Circuit Court of Appeals, Tenth Circuit.
Dec. 21, 1931.
James H. Mathers, Harrison R. Morgan, and James C. Mathers, all of Oklahoma City, Okl., for appellants.
William Earl Wiles, Asst. U. S. Atty., of Oklahoma City, Okl.
Before COTTERAL and McDERMOTT, Circuit Judges, and POLLOCK, District Judge.
[MAJORITY — POLLOCK, District Judge.]
POLLOCK, District Judge.
The three appellants were indicted on three counts charging each with, (1) the possession of whisky; (2) possession of a still and mash; (3) the manufacture of whisky. Defendants below were convicted, as follows: Gerald Peden on counts 2 and 3 of the indictment; Lacy Peden on the third count, and Willis» Hollis on all counts. Defendants appealed. Thereafter Gerald Peden dismissed his appeal. The case of Lacy Peden and Willis Hollis are the only ones before the court.
The assignments of error are limited (1) to a complaint of the sufficiency of the evidence to sustain the verdicts and judgments of conviction; (2) to a charge the verdicts were compromise verdicts; and (3) that the judgments of conviction are contrary to law.
These assignments of error present no question for review. Therefore the judgment of conviction against Lacy Peden must be, and is, affirmed. There is no error assigned by which the same may be reviewed in this court.

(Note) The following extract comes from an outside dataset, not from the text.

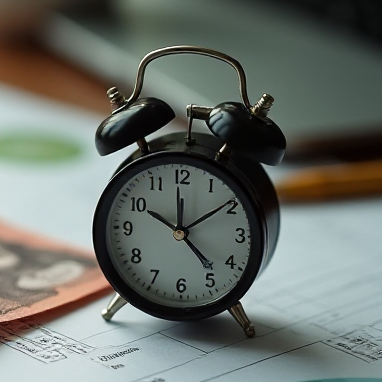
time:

As to the defendant Hollis, error is assigned because of the introduction of certain evidence, and this question, is the only one argued in the brief. As to this claim of error, it may be said: No objection was made as to this evidence when offered, and no exception saved. Hence the same cannot be here insisted upon for reversal of the judgment against him. However, had there been a proper objection to the evidence and exception taken, we are not of the opinion the reception of the evidence would be reversible error. It is the claim of this defendant this evidence against Hollis was of a prior and entirely independent offense, in no manner connected with the offense charged against him in this ease. If this contention were shown to be correct by the record, it would show error. Coulston v. United States (C. C. A.) 51 F.(2d) 178; Gideon v. United States, 52 F.(2d) 427, decided by Eighth Circuit Court of Appeals, August 19,1931. However, the rule as laid down in these eases, and all other like cases, is not here applicable, and for this reason: Hollis as a witness in his own behalf, testified he had nothing whatever to do with the setting up or operation of the still in question, and further testified he did not know how to manufacture whisky, and had never worked at a still or about a still. On his cross-examination he was shown a photograph taken of a still in operation some years before which tended to contradict his evidence, his photograph having been identified, and showing him at the still; hence for this reason it was clearly admissible for the purpose of contradicting his evidence, and is' not within the rule contended for by him and the cases cited.
It follows the judgment against Hollis must also be affirmed.